We are committed to working with you to grow the U.S. economy, defend our industries from unfair foreign competition, and protect our national security. The 2021 Budget for the Commerce Department achieves these goals:
By providing the resources needed for the successful completion of the 2020 Decennial Census;
By ensuring American leadership in space;
By bolstering trade promotion, trade enforcement, and export controls;
By providing for satellite acquisition and vessel recapitalization for the National Oceanic and Atmospheric Administration;
By generating the timely economic data needed by businesses to analyze markets, invest in communities, and hire American workers;
And by supporting research, development, invention, and standards in leading-edge industries and technologies.
In the short time allotted to my opening statement, I will discuss three priorities for next year: First the Census Bureau; then Space, and then Trade.
The request for the Census Bureau for Fiscal Year 2021 is $1.6 billion. I am pleased to report that, with your support, we are on budget, on schedule, and on track to accomplish the 2020 Decennial Census. Next year’s budget supports the important post-enumeration operations for determining apportionment and the allocation of federal funding.

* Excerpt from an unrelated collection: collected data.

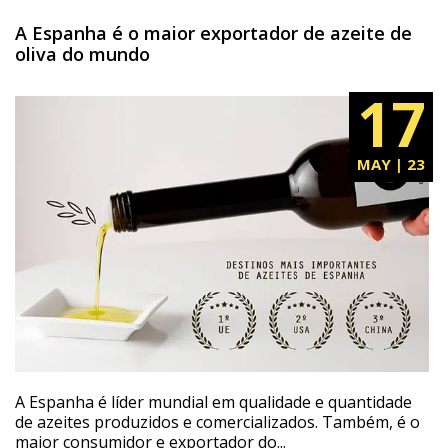
A Espanha é o maior exportador de azeite de
oliva do mundo
17
MAY | 23
A Espanha é líder mundial em qualidade e quantidade
de azeites produzidos e comercializados. Também, é o
maior consumidor e exportador do...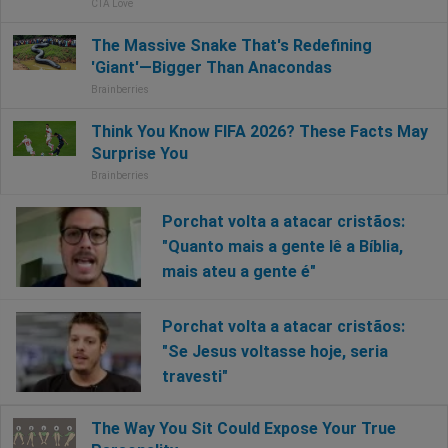
Porchat volta a atacar cristãos:
"Quanto mais a gente lê a Bíblia,
mais ateu a gente é"
Porchat volta a atacar cristãos:
"Se Jesus voltasse hoje, seria
travesti"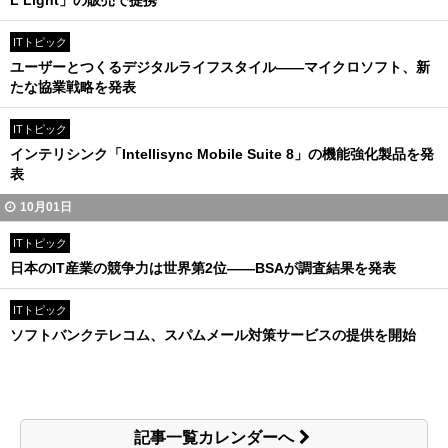
L Light」の販売で提携
ITトピック
ユーザーとつくるデジタルライフスタイル――マイクロソフト、新
たな協業戦略を発表
ITトピック
インテリシンク「Intellisync Mobile Suite 8」の機能強化製品を発
表
10月01日
ITトピック
日本のIT産業の競争力は世界第2位――BSAが調査結果を発表
ITトピック
ソフトバンクテレコム、スパムメール対策サービスの提供を開始
記事一覧カレンダーへ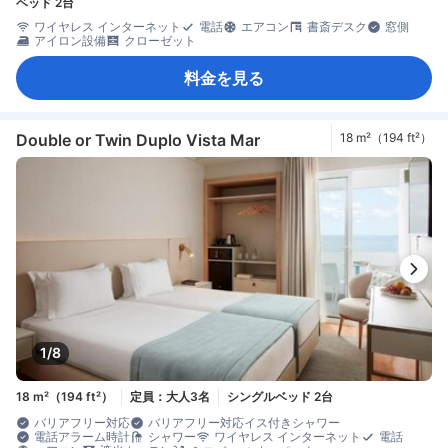
ベッド 2台
ワイヤレス インターネット
電話
エアコン
書斎デスク
窓側
アイロン設備
クローゼット
料金を見る
Double or Twin Duplo Vista Mar
18 m²（194 ft²）
1/8
18 m²（194 ft²）
定員：大人3名
シングルベッド 2台
バリアフリー対応
バリアフリー対応イス付きシャワー
電話アラーム時計
シャワー
ワイヤレス インターネット
電話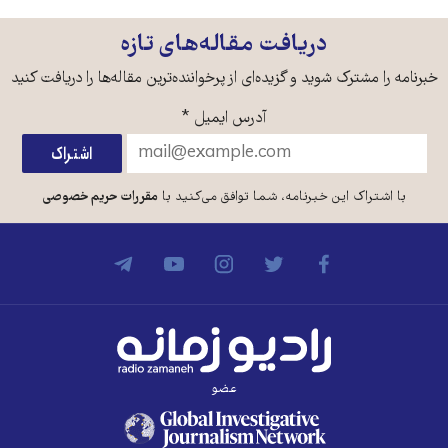
دریافت مقاله‌های تازه
خبرنامه را مشترک شوید و گزیده‌ای از پرخواننده‌ترین مقاله‌ها را دریافت کنید
آدرس ایمیل
*
با اشتراک این خبرنامه، شما توافق می‌کنید با
مقررات حریم خصوصی
عضو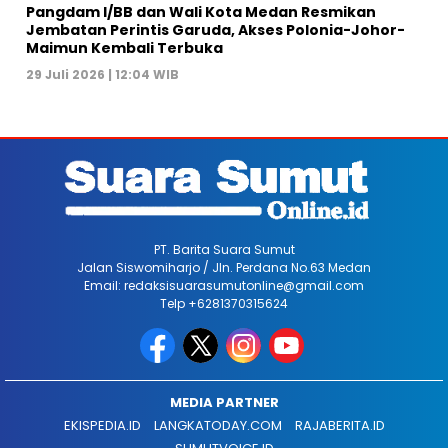
Pangdam I/BB dan Wali Kota Medan Resmikan
Jembatan Perintis Garuda, Akses Polonia-Johor-
Maimun Kembali Terbuka
29 Juli 2026 | 12:04 WIB
PT. Barita Suara Sumut
Jalan Siswomiharjo / Jln. Perdana No.63 Medan
Email: redaksisuarasumutonline@gmail.com
Telp +6281370315624
MEDIA PARTNER
EKISPEDIA.ID
LANGKATODAY.COM
RAJABERITA.ID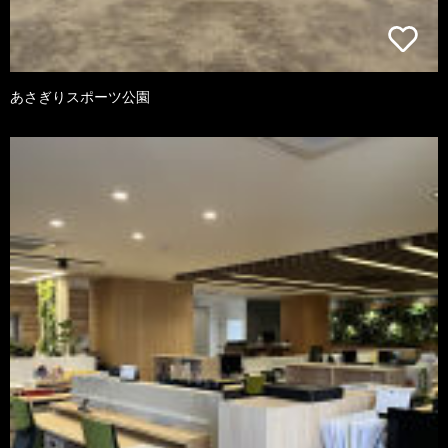
あさぎりスポーツ公園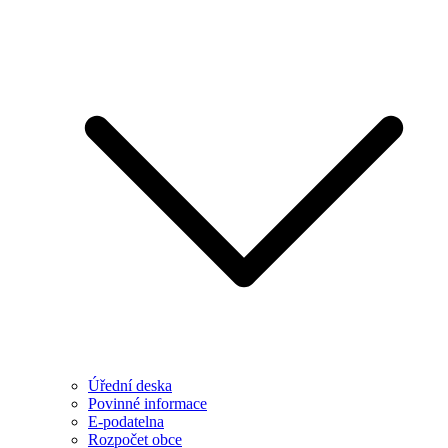
Úřední deska
Povinné informace
E-podatelna
Rozpočet obce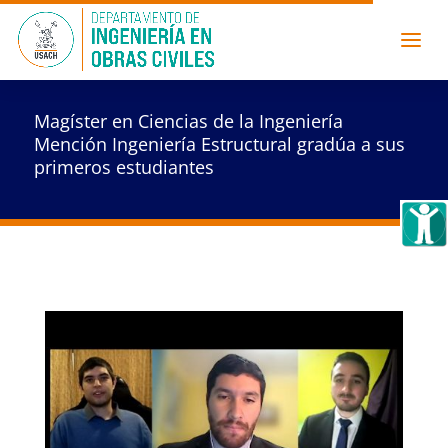
Magíster en Ciencias de la Ingeniería
Mención Ingeniería Estructural gradúa a sus
primeros estudiantes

The Commerce Department’s Office of Space Commerce is the second priority initiative that urgently needs funding. Our request of $15 million advances U.S. leadership in space as we shift responsibility for tracking tens of thousands – in fact hundreds of thousands -- of pieces of space debris from the Department of Defense to the Department of Commerce. The exponential growth of commercial satellites is increasing geometrically the risk of catastrophic collisions that could generate additional debris and threaten critical space assets. The task of tracking this debris and providing accurate warnings to space operators was set forth in Space Policy Directive Number 3.
Finally, the budget requests $474.4 million for the International Trade Administration (the ITA), enabling U.S. companies and their domestic employees to compete on a level international playing field. We seek an additional $5 million for ITA’s Enforcement and Compliance division to keep up with the increasing number of antidumping and countervailing duty cases. Funding will also enable us to conduct additional reviews of foreign acquisitions of U.S. companies, as required by the Foreign Investment Risk Review Modernization Act, or FIRRMA.
In my time with you today, we can discuss the Commerce Department’s Budget Request for all of the bureaus, including NOAA, NIST, the Bureau of Industry and Security, the U.S. Patent and Trademark Office, and other agencies within the Department.
Thank you, and on behalf of the Department, I will try my best to answer any questions that you have.